9:09. Two of the “remarkably well-rounded” supporting actress performances = imitations of lead actresses. Alcia Vikander wins, as I predicted. Tom Hooper and Eddie Redmayne, director and star of The Danish Girl, have quietly accrued an impressive number of nominations for movies I have never heard anyone praise aloud.
9:07. From the way he shoves his left profile at the camera and remains as immobile as his own statue in the park, Henry Cavell thinks he’s starring in a late ’70s Olivier picture.
9:03. The Brilliant Sam Smith, who sounds like a vacuum cleaner choking on a shag carpet.

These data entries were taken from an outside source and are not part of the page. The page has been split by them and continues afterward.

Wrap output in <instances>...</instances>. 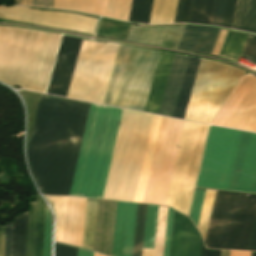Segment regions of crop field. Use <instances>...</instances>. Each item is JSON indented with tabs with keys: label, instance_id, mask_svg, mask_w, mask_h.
Segmentation results:
<instances>
[{
	"label": "crop field",
	"instance_id": "8a807250",
	"mask_svg": "<svg viewBox=\"0 0 256 256\" xmlns=\"http://www.w3.org/2000/svg\"><path fill=\"white\" fill-rule=\"evenodd\" d=\"M89 106L41 94L27 156L42 194L68 195Z\"/></svg>",
	"mask_w": 256,
	"mask_h": 256
},
{
	"label": "crop field",
	"instance_id": "ac0d7876",
	"mask_svg": "<svg viewBox=\"0 0 256 256\" xmlns=\"http://www.w3.org/2000/svg\"><path fill=\"white\" fill-rule=\"evenodd\" d=\"M82 41L63 36L47 93L67 96ZM118 46L84 40L67 97L102 104Z\"/></svg>",
	"mask_w": 256,
	"mask_h": 256
},
{
	"label": "crop field",
	"instance_id": "34b2d1b8",
	"mask_svg": "<svg viewBox=\"0 0 256 256\" xmlns=\"http://www.w3.org/2000/svg\"><path fill=\"white\" fill-rule=\"evenodd\" d=\"M121 112L91 104L69 195L101 199Z\"/></svg>",
	"mask_w": 256,
	"mask_h": 256
},
{
	"label": "crop field",
	"instance_id": "412701ff",
	"mask_svg": "<svg viewBox=\"0 0 256 256\" xmlns=\"http://www.w3.org/2000/svg\"><path fill=\"white\" fill-rule=\"evenodd\" d=\"M158 52L119 47L105 104L144 109Z\"/></svg>",
	"mask_w": 256,
	"mask_h": 256
},
{
	"label": "crop field",
	"instance_id": "f4fd0767",
	"mask_svg": "<svg viewBox=\"0 0 256 256\" xmlns=\"http://www.w3.org/2000/svg\"><path fill=\"white\" fill-rule=\"evenodd\" d=\"M255 215L256 195L217 191L207 247L247 250Z\"/></svg>",
	"mask_w": 256,
	"mask_h": 256
},
{
	"label": "crop field",
	"instance_id": "dd49c442",
	"mask_svg": "<svg viewBox=\"0 0 256 256\" xmlns=\"http://www.w3.org/2000/svg\"><path fill=\"white\" fill-rule=\"evenodd\" d=\"M244 73L201 58L184 119L211 123Z\"/></svg>",
	"mask_w": 256,
	"mask_h": 256
},
{
	"label": "crop field",
	"instance_id": "e52e79f7",
	"mask_svg": "<svg viewBox=\"0 0 256 256\" xmlns=\"http://www.w3.org/2000/svg\"><path fill=\"white\" fill-rule=\"evenodd\" d=\"M209 126L185 121L165 205L188 215Z\"/></svg>",
	"mask_w": 256,
	"mask_h": 256
},
{
	"label": "crop field",
	"instance_id": "d8731c3e",
	"mask_svg": "<svg viewBox=\"0 0 256 256\" xmlns=\"http://www.w3.org/2000/svg\"><path fill=\"white\" fill-rule=\"evenodd\" d=\"M240 134L211 126L196 186L227 190Z\"/></svg>",
	"mask_w": 256,
	"mask_h": 256
},
{
	"label": "crop field",
	"instance_id": "5a996713",
	"mask_svg": "<svg viewBox=\"0 0 256 256\" xmlns=\"http://www.w3.org/2000/svg\"><path fill=\"white\" fill-rule=\"evenodd\" d=\"M183 123L163 117L143 203L164 205Z\"/></svg>",
	"mask_w": 256,
	"mask_h": 256
},
{
	"label": "crop field",
	"instance_id": "3316defc",
	"mask_svg": "<svg viewBox=\"0 0 256 256\" xmlns=\"http://www.w3.org/2000/svg\"><path fill=\"white\" fill-rule=\"evenodd\" d=\"M173 55L174 54L164 52L160 54L144 110L146 112L155 114L158 112ZM188 58L189 57L186 56L174 55L158 114L170 117L173 116Z\"/></svg>",
	"mask_w": 256,
	"mask_h": 256
},
{
	"label": "crop field",
	"instance_id": "28ad6ade",
	"mask_svg": "<svg viewBox=\"0 0 256 256\" xmlns=\"http://www.w3.org/2000/svg\"><path fill=\"white\" fill-rule=\"evenodd\" d=\"M228 190L256 193V134L242 132Z\"/></svg>",
	"mask_w": 256,
	"mask_h": 256
},
{
	"label": "crop field",
	"instance_id": "d1516ede",
	"mask_svg": "<svg viewBox=\"0 0 256 256\" xmlns=\"http://www.w3.org/2000/svg\"><path fill=\"white\" fill-rule=\"evenodd\" d=\"M136 208L117 202L111 256H132Z\"/></svg>",
	"mask_w": 256,
	"mask_h": 256
},
{
	"label": "crop field",
	"instance_id": "22f410ed",
	"mask_svg": "<svg viewBox=\"0 0 256 256\" xmlns=\"http://www.w3.org/2000/svg\"><path fill=\"white\" fill-rule=\"evenodd\" d=\"M199 233L188 217L174 211L170 256H199Z\"/></svg>",
	"mask_w": 256,
	"mask_h": 256
},
{
	"label": "crop field",
	"instance_id": "cbeb9de0",
	"mask_svg": "<svg viewBox=\"0 0 256 256\" xmlns=\"http://www.w3.org/2000/svg\"><path fill=\"white\" fill-rule=\"evenodd\" d=\"M183 30V26L155 28L131 26L126 39L177 48Z\"/></svg>",
	"mask_w": 256,
	"mask_h": 256
},
{
	"label": "crop field",
	"instance_id": "5142ce71",
	"mask_svg": "<svg viewBox=\"0 0 256 256\" xmlns=\"http://www.w3.org/2000/svg\"><path fill=\"white\" fill-rule=\"evenodd\" d=\"M85 203L86 199L67 197L62 242L81 247Z\"/></svg>",
	"mask_w": 256,
	"mask_h": 256
},
{
	"label": "crop field",
	"instance_id": "d9b57169",
	"mask_svg": "<svg viewBox=\"0 0 256 256\" xmlns=\"http://www.w3.org/2000/svg\"><path fill=\"white\" fill-rule=\"evenodd\" d=\"M219 31L214 28L186 26L178 49L211 54Z\"/></svg>",
	"mask_w": 256,
	"mask_h": 256
},
{
	"label": "crop field",
	"instance_id": "733c2abd",
	"mask_svg": "<svg viewBox=\"0 0 256 256\" xmlns=\"http://www.w3.org/2000/svg\"><path fill=\"white\" fill-rule=\"evenodd\" d=\"M255 81L256 78L250 75L243 77L212 124L224 126Z\"/></svg>",
	"mask_w": 256,
	"mask_h": 256
},
{
	"label": "crop field",
	"instance_id": "4a817a6b",
	"mask_svg": "<svg viewBox=\"0 0 256 256\" xmlns=\"http://www.w3.org/2000/svg\"><path fill=\"white\" fill-rule=\"evenodd\" d=\"M233 29L256 34V0H238Z\"/></svg>",
	"mask_w": 256,
	"mask_h": 256
},
{
	"label": "crop field",
	"instance_id": "bc2a9ffb",
	"mask_svg": "<svg viewBox=\"0 0 256 256\" xmlns=\"http://www.w3.org/2000/svg\"><path fill=\"white\" fill-rule=\"evenodd\" d=\"M199 60H200L199 58H194V57L189 58L186 73L184 76L181 91L179 94V98H178L176 109H175L174 116H173L175 118L183 119L186 105L188 102V98L190 95V91H191L193 81L195 78V74L197 71V67L199 64Z\"/></svg>",
	"mask_w": 256,
	"mask_h": 256
},
{
	"label": "crop field",
	"instance_id": "214f88e0",
	"mask_svg": "<svg viewBox=\"0 0 256 256\" xmlns=\"http://www.w3.org/2000/svg\"><path fill=\"white\" fill-rule=\"evenodd\" d=\"M237 0H216L211 25L232 29Z\"/></svg>",
	"mask_w": 256,
	"mask_h": 256
},
{
	"label": "crop field",
	"instance_id": "92a150f3",
	"mask_svg": "<svg viewBox=\"0 0 256 256\" xmlns=\"http://www.w3.org/2000/svg\"><path fill=\"white\" fill-rule=\"evenodd\" d=\"M27 212L14 218L11 256H25Z\"/></svg>",
	"mask_w": 256,
	"mask_h": 256
},
{
	"label": "crop field",
	"instance_id": "dafd665d",
	"mask_svg": "<svg viewBox=\"0 0 256 256\" xmlns=\"http://www.w3.org/2000/svg\"><path fill=\"white\" fill-rule=\"evenodd\" d=\"M247 36L246 34L228 31L219 56L238 62Z\"/></svg>",
	"mask_w": 256,
	"mask_h": 256
},
{
	"label": "crop field",
	"instance_id": "00972430",
	"mask_svg": "<svg viewBox=\"0 0 256 256\" xmlns=\"http://www.w3.org/2000/svg\"><path fill=\"white\" fill-rule=\"evenodd\" d=\"M158 206L147 205L143 248L153 249ZM143 249L142 256H152L153 250Z\"/></svg>",
	"mask_w": 256,
	"mask_h": 256
},
{
	"label": "crop field",
	"instance_id": "a9b5d70f",
	"mask_svg": "<svg viewBox=\"0 0 256 256\" xmlns=\"http://www.w3.org/2000/svg\"><path fill=\"white\" fill-rule=\"evenodd\" d=\"M44 213H45V204L40 198V196L37 195L36 211H35L33 256H42Z\"/></svg>",
	"mask_w": 256,
	"mask_h": 256
},
{
	"label": "crop field",
	"instance_id": "4177f3b9",
	"mask_svg": "<svg viewBox=\"0 0 256 256\" xmlns=\"http://www.w3.org/2000/svg\"><path fill=\"white\" fill-rule=\"evenodd\" d=\"M215 0H194L190 23L210 25Z\"/></svg>",
	"mask_w": 256,
	"mask_h": 256
},
{
	"label": "crop field",
	"instance_id": "730fd06b",
	"mask_svg": "<svg viewBox=\"0 0 256 256\" xmlns=\"http://www.w3.org/2000/svg\"><path fill=\"white\" fill-rule=\"evenodd\" d=\"M153 0H133L129 21L149 24Z\"/></svg>",
	"mask_w": 256,
	"mask_h": 256
},
{
	"label": "crop field",
	"instance_id": "eef30255",
	"mask_svg": "<svg viewBox=\"0 0 256 256\" xmlns=\"http://www.w3.org/2000/svg\"><path fill=\"white\" fill-rule=\"evenodd\" d=\"M132 0H108L107 17L128 21Z\"/></svg>",
	"mask_w": 256,
	"mask_h": 256
},
{
	"label": "crop field",
	"instance_id": "ae1a2a85",
	"mask_svg": "<svg viewBox=\"0 0 256 256\" xmlns=\"http://www.w3.org/2000/svg\"><path fill=\"white\" fill-rule=\"evenodd\" d=\"M146 205L138 204L133 256H141Z\"/></svg>",
	"mask_w": 256,
	"mask_h": 256
},
{
	"label": "crop field",
	"instance_id": "d3111659",
	"mask_svg": "<svg viewBox=\"0 0 256 256\" xmlns=\"http://www.w3.org/2000/svg\"><path fill=\"white\" fill-rule=\"evenodd\" d=\"M193 0H178L175 21L189 23L192 10Z\"/></svg>",
	"mask_w": 256,
	"mask_h": 256
},
{
	"label": "crop field",
	"instance_id": "750c4746",
	"mask_svg": "<svg viewBox=\"0 0 256 256\" xmlns=\"http://www.w3.org/2000/svg\"><path fill=\"white\" fill-rule=\"evenodd\" d=\"M206 190L196 189L189 216L198 225Z\"/></svg>",
	"mask_w": 256,
	"mask_h": 256
},
{
	"label": "crop field",
	"instance_id": "bd1437ed",
	"mask_svg": "<svg viewBox=\"0 0 256 256\" xmlns=\"http://www.w3.org/2000/svg\"><path fill=\"white\" fill-rule=\"evenodd\" d=\"M35 203H30L27 221L26 256H32Z\"/></svg>",
	"mask_w": 256,
	"mask_h": 256
},
{
	"label": "crop field",
	"instance_id": "1d83c4d3",
	"mask_svg": "<svg viewBox=\"0 0 256 256\" xmlns=\"http://www.w3.org/2000/svg\"><path fill=\"white\" fill-rule=\"evenodd\" d=\"M242 57L250 58V60L256 63V36L249 35L246 41Z\"/></svg>",
	"mask_w": 256,
	"mask_h": 256
},
{
	"label": "crop field",
	"instance_id": "120bbe31",
	"mask_svg": "<svg viewBox=\"0 0 256 256\" xmlns=\"http://www.w3.org/2000/svg\"><path fill=\"white\" fill-rule=\"evenodd\" d=\"M51 217L46 208L43 256H50Z\"/></svg>",
	"mask_w": 256,
	"mask_h": 256
},
{
	"label": "crop field",
	"instance_id": "d32e631a",
	"mask_svg": "<svg viewBox=\"0 0 256 256\" xmlns=\"http://www.w3.org/2000/svg\"><path fill=\"white\" fill-rule=\"evenodd\" d=\"M15 5L53 8L54 0H16Z\"/></svg>",
	"mask_w": 256,
	"mask_h": 256
},
{
	"label": "crop field",
	"instance_id": "5866460e",
	"mask_svg": "<svg viewBox=\"0 0 256 256\" xmlns=\"http://www.w3.org/2000/svg\"><path fill=\"white\" fill-rule=\"evenodd\" d=\"M77 248L55 243V256H76Z\"/></svg>",
	"mask_w": 256,
	"mask_h": 256
},
{
	"label": "crop field",
	"instance_id": "028f5c9d",
	"mask_svg": "<svg viewBox=\"0 0 256 256\" xmlns=\"http://www.w3.org/2000/svg\"><path fill=\"white\" fill-rule=\"evenodd\" d=\"M172 214H173V210L169 208L168 221H167V230H166V239H165V248H164V256H168V252H169Z\"/></svg>",
	"mask_w": 256,
	"mask_h": 256
},
{
	"label": "crop field",
	"instance_id": "e1f06a70",
	"mask_svg": "<svg viewBox=\"0 0 256 256\" xmlns=\"http://www.w3.org/2000/svg\"><path fill=\"white\" fill-rule=\"evenodd\" d=\"M11 233H12V224H6L4 256H10V251H11Z\"/></svg>",
	"mask_w": 256,
	"mask_h": 256
},
{
	"label": "crop field",
	"instance_id": "0bd39190",
	"mask_svg": "<svg viewBox=\"0 0 256 256\" xmlns=\"http://www.w3.org/2000/svg\"><path fill=\"white\" fill-rule=\"evenodd\" d=\"M248 250H255L256 251V219H255V223H254V227H253L252 236H251V240H250Z\"/></svg>",
	"mask_w": 256,
	"mask_h": 256
},
{
	"label": "crop field",
	"instance_id": "b80d0937",
	"mask_svg": "<svg viewBox=\"0 0 256 256\" xmlns=\"http://www.w3.org/2000/svg\"><path fill=\"white\" fill-rule=\"evenodd\" d=\"M4 236H5V225H0V256H3Z\"/></svg>",
	"mask_w": 256,
	"mask_h": 256
},
{
	"label": "crop field",
	"instance_id": "c035e120",
	"mask_svg": "<svg viewBox=\"0 0 256 256\" xmlns=\"http://www.w3.org/2000/svg\"><path fill=\"white\" fill-rule=\"evenodd\" d=\"M230 256H251V252L230 251Z\"/></svg>",
	"mask_w": 256,
	"mask_h": 256
},
{
	"label": "crop field",
	"instance_id": "c21b1889",
	"mask_svg": "<svg viewBox=\"0 0 256 256\" xmlns=\"http://www.w3.org/2000/svg\"><path fill=\"white\" fill-rule=\"evenodd\" d=\"M205 256H220V250L206 249Z\"/></svg>",
	"mask_w": 256,
	"mask_h": 256
},
{
	"label": "crop field",
	"instance_id": "03da06ac",
	"mask_svg": "<svg viewBox=\"0 0 256 256\" xmlns=\"http://www.w3.org/2000/svg\"><path fill=\"white\" fill-rule=\"evenodd\" d=\"M77 256H93V252L78 248Z\"/></svg>",
	"mask_w": 256,
	"mask_h": 256
},
{
	"label": "crop field",
	"instance_id": "b54c1fbb",
	"mask_svg": "<svg viewBox=\"0 0 256 256\" xmlns=\"http://www.w3.org/2000/svg\"><path fill=\"white\" fill-rule=\"evenodd\" d=\"M205 254V247L203 241L201 240V248H200V256H204Z\"/></svg>",
	"mask_w": 256,
	"mask_h": 256
},
{
	"label": "crop field",
	"instance_id": "5d738f31",
	"mask_svg": "<svg viewBox=\"0 0 256 256\" xmlns=\"http://www.w3.org/2000/svg\"><path fill=\"white\" fill-rule=\"evenodd\" d=\"M94 256H102V255H100V254H97V253H95V252H94Z\"/></svg>",
	"mask_w": 256,
	"mask_h": 256
},
{
	"label": "crop field",
	"instance_id": "d23c7cc5",
	"mask_svg": "<svg viewBox=\"0 0 256 256\" xmlns=\"http://www.w3.org/2000/svg\"><path fill=\"white\" fill-rule=\"evenodd\" d=\"M252 256H256V252H252Z\"/></svg>",
	"mask_w": 256,
	"mask_h": 256
}]
</instances>
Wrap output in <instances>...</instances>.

9:00. A rather strained spoof of the Best Picture nominees in which the paucity of black actors and themes inoculates Jeff Daniels, Jennifer Lawrence, et. al turns into a dagger when Rock introduces Stacy Dash in a parody of white self-congratulation: it’s Black History Month! Thank you, white people! *moves offstage after five seconds* Cut to gobsmacked audience.
8:48. “Bittersweet Symphony” plays as Russell Crowe and Ryan Gosling amble on stage to announce Best Adapted Screenplay. Their who-won-what-Oscar routine is painful and looks worse after Chris Rock’s monologue; it’s the sort of thing David Niven would have tried in 1972. Winners: Charles Randolph and Adam McKay, whom I’ve also predicted as winners. “Don’t vote for candidates who take money from big oil and banks,” Randolph advises the audience, still dazed.
8:44. Cursed with the misfortune of appearing after Rock’s monologue, Emily Blunt and Charlize Theron look like fundraisers at a charity ball. They introduce Best Original Screenplay — the first time I can remember when this category has led. As predicted, Tom McCarthy wins. Recall: McCarthy played the fabulist reporter in the last fraught season of “The Wire.”
8:34. “Otherwise known as White People’s Awards,” said Chris Rock, not wasting time. Only unemployed people tell you to quit, he says to tepid audience applause. Cate Blanchett, looking as if served creamed spinach over poached eggs, is not amused. The zingers accumulate. “We were too busy being raped and lynched to care about Best Cinematography.” The line that inspires the most applause? A gross line about Rihanna’s panties. Context matters though. He’s not stopping. The Academy of Motion Picture Farts & Biases thinks it lets itself off the hook by unleashing Rock. The audience has no idea what it’s supposed to react, if Cate Blanchett reaction shots are any indication.
8:31. A dizzying montage of winners and box office hits plays, like one of those Best of 2015 recaps that the networks run on New Year’s Eve when no one’s watching. The applause is tepid. Cuts to: Matt Damon, amused; Leonardo DiCaprio, referred to henceforth as Scrunchy Face.